* **TEXT EXCERPT**:
* * * * *

Mike Ballard, Vice President, Industry Strategy
Mike Ballard, vice president, industry strategy, for Oracle Energy and Water, describes his journey to the Smithsonian in Washington, D.C. It was a career high that catapulted Mike and his colleagues into the metaverse.
Part 1: “I’ve got a fun little project for you.”
A museum about the future? How does that work? In November 2021, the Smithsonian opened its first-ever FUTURES exhibition in the Arts and Industries Building, on the National Mall in Washington, D.C.
Celebrating the reopening of a building closed for nearly 20 years, the exhibition was organized to highlight innovative ideas and encourage dialogue on the many potential futures our world has to offer—the future of communication, of society, of transport, of agriculture, of energy and of water.
Whilst the exhibition had been planned for almost three years, our involvement started just a few months before opening.
I got a Slack message from my boss Hillary Martin (vice president of industry strategy and marketing) with the ominous words: “I’ve got a fun little project for you! 😊”.
Hillary had been talking with the Smithsonian curators about providing an activation (definitely not an exhibit) that engaged visitors in the future of energy and, crucially, provided them with a sense of agency in that future.
Oracle knows a thing or two about engaging consumers in matters of energy. Opower (now part of Oracle) is the world’s leading customer engagement platform for the energy industry. Using a unique combination of behavioural science and data science, Opower has delivered 1 billion home energy reports and over 32 TWh of energy savings through behaviour change. This is the largest contribution to energy sustainability and affordability through behaviour change across the globe.

* * * * *

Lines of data

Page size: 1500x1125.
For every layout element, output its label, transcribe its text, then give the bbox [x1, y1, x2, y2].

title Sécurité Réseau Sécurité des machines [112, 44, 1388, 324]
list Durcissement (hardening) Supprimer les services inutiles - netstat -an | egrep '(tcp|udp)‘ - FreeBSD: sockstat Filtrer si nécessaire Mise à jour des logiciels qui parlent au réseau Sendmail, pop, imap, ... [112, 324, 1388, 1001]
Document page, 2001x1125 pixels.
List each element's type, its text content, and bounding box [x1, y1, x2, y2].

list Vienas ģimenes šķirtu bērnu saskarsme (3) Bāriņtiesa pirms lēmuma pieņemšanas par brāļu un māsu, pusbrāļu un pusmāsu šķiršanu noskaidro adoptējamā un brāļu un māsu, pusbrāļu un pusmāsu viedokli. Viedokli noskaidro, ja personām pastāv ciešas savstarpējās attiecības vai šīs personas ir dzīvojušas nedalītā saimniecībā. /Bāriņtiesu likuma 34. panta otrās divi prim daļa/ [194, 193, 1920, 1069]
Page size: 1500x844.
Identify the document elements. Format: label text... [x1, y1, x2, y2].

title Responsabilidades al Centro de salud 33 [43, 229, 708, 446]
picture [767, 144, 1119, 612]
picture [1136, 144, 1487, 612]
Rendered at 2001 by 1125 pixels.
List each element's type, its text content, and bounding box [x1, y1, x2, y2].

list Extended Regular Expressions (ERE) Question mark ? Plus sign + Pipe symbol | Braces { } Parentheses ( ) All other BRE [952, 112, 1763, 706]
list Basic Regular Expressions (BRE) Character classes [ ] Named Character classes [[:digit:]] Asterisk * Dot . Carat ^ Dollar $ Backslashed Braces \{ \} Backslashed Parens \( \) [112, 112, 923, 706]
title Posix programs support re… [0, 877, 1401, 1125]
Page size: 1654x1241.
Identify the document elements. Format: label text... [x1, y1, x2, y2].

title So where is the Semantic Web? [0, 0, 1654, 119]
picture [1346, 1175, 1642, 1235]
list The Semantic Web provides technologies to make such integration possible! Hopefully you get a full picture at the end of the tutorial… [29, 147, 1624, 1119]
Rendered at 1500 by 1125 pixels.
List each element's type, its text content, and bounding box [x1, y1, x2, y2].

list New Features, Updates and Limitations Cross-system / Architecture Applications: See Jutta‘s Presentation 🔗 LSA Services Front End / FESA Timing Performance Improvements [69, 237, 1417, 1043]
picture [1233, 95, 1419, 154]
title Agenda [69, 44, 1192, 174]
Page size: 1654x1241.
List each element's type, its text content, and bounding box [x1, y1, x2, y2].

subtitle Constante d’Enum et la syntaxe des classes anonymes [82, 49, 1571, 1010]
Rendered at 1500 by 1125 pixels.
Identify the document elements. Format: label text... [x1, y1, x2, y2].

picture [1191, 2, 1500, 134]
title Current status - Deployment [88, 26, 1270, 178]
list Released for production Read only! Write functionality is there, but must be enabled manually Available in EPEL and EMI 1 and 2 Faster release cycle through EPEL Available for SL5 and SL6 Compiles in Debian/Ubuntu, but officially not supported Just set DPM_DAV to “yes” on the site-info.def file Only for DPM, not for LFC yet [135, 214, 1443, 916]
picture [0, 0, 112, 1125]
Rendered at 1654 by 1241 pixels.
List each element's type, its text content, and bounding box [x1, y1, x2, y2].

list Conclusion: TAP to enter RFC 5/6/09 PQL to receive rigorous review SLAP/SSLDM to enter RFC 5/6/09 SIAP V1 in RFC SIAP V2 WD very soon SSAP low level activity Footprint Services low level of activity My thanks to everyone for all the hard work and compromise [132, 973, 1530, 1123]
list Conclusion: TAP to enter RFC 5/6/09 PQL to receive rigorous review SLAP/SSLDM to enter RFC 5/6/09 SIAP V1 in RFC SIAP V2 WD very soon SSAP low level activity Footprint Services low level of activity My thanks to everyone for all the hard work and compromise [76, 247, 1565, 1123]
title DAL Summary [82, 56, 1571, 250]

* * * * *

* **SET PROBLEM 1**:
Answer these questions about the account of the Smithsonian FUTURES exhibition:
(a) In what month and year did the exhibition open, and in which building?
(b) Who sent the Slack message about "a fun little project," and what was that person's title?
(c) How many home energy reports has Opower delivered?
* **SET PROBLEM 2**:
Continue the account of the Smithsonian FUTURES exhibition, picking up after its final sentence.
The lines of data are separate material and unrelated to the FUTURES exhibition account.

* **WRITTEN RESPONSE 1**:
(a) November 2021, in the Arts and Industries Building on the National Mall in Washington, D.C.
(b) Hillary Martin, vice president of industry strategy and marketing.
(c) 1 billion.

* **WRITTEN RESPONSE 2**:
The remit was clear: Create a pop-up experience in a 10’ by 7’ space that allowed visitors to explore an optimistic future of energy and discover the role each individual plays in shaping that future.
An optimistic future? You don’t hear that phrase much nowadays.
Our goals were to:
Oh, and we had only three months before the opening!
So naturally I looked to what Oracle already had: experiences that engaged on the topic of energy. Over the last couple of years, we had built some models called Connected Hubs which showcase the technologies Oracle provides to the energy and water industries.
They look great and are very interactive, but they take up more space than we had available at the Smithsonian. Further, they were designed to talk to energy and water utilities, not end consumers.
And they were designed to talk about the challenges of sustainability and affordability today and in the near future. The FUTURES exhibition looks towards 2050!
Finally, how well would they withstand the thousands of visitors, many of them inquisitive, hands-on children?
I had also recently worked with an augmented reality (AR) company, EDX Technologies, to develop an AR version of the Connected Hub that could run on a iOS or Android device.
So, my next idea was to just tether some devices in the exhibition space and allow visitors to play with them. Simple!
It’s got a lot of cool challenges, like changing the weather, balancing supply and demand of energy, flying drones, and even creating outages.
But again, it wasn’t directed towards end customers, it wasn’t using any of the proven insights and behavioural science of Opower, and it just didn’t feel good enough for the Smithsonian!
But we now had the beginnings of an idea: A digital experience, immersing the visitor in the challenges of energy sustainability and its potential future, and surfacing Opower’s insights into individual behaviour change, so visitors can learn about the role they play in the future of energy and take those actions home with them.
Augmented or virtual reality?
FUTURES already had a number of augmented reality activations. Visitors could point a tablet at a static exhibit and have various digital overlays, animations, or didactic content to engage them in whatever future they were exploring.
So, not only would we have to build some physical thing to augment, but we would also be in a crowded field of augmented reality activations (many of which had been in development for months or even years).
Virtual reality, however, would give us a unique opportunity to transport the visitor to any place and (importantly for a FUTURES exhibition) to any time.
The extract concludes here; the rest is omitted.